Earlier this week, National Review Online ran my piece on PLF’s lawsuit against the City of Oakland. The lawsuit challenges an illegal ordinance requiring builders of residential and commercial projects in the City to either produce public art displays on the building sites or pay a fee for local artists to create such a display elsewhere in town. The op-ed explains why the Oakland law violates both the Constitution’s Takings Clause and the First Amendment rights of owners who don’t want to speak through City-approved public art:
In a series of important decisions that PLF helped secure, the Supreme Court has held that government may not demand or “exact” concessions as a condition of approving construction unless those exactions are related and proportional to public costs caused by the construction at issue. Thus, a city might be able to require a reasonable sewer hook-up fee commensurate with the cost to the city, but it could not lawfully insist on an easement for the public to picnic in your backyard because it wants more public parks. In another win by PLF in 2013, the Supreme Court held that property owners also could not be required to fund government projects on other property that were unrelated to the impacts of the development at issue.
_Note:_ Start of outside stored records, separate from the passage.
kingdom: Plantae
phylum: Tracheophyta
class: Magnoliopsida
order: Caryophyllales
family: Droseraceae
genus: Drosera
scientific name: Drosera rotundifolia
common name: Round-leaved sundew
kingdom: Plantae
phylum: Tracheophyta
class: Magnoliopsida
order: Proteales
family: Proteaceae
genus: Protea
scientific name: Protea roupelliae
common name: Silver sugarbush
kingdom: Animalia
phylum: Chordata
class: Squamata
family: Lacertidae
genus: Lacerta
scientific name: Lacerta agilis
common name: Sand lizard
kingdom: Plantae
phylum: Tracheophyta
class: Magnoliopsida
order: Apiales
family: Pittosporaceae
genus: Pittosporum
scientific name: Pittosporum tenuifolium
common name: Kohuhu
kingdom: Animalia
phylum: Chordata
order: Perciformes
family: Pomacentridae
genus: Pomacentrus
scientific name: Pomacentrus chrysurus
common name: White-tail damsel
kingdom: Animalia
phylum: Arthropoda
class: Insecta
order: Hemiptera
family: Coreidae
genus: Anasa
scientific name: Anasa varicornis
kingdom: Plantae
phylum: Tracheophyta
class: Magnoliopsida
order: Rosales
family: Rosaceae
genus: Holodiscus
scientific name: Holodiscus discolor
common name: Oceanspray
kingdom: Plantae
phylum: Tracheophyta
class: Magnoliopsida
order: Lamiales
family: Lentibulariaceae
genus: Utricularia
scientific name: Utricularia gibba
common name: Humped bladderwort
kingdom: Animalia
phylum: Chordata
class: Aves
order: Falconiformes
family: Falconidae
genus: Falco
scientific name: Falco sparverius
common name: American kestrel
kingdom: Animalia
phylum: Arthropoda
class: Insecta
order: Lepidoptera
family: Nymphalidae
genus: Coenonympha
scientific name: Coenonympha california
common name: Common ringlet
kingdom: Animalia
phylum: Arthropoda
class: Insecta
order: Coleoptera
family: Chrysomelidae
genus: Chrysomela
The Oakland public-art requirement (or fee) is illegal, because the construction of residences or office buildings does not reduce the stock of public art or citizens’ enjoyment thereof. In addition, the requirement violates the First Amendment rights of owners who don’t want to speak through “public art,” particularly that which must be approved by the government. The city could not force property owners and developers to engage in or spend money on legislative activism as a condition of building, even if it left it to them what type of legislative activism to pursue. Art, particularly public art, is an expressive activity that the government can’t force anyone to engage in. It’s even worse if the city specifies the art that qualifies.
Tony Francois and Dave Breemer, the lawyers actually litigating the case on behalf of the Building Industry Association of the Bay Area, have their own pieces in Liberty Blog here and here, respectively. Yet Dave and I should provide Jim Burling with credit for making us aware of this sculpture in San Diego, which we both linked to. As a constitutional matter, it doesn’t matter if all of the art on Oakland’s approved list was worthy or as ugly as the giant, phallic dung sculpture in San Diego, but it is another reminder of the moral hazard that may result when someone else, especially the government, decides what your money should be spent on.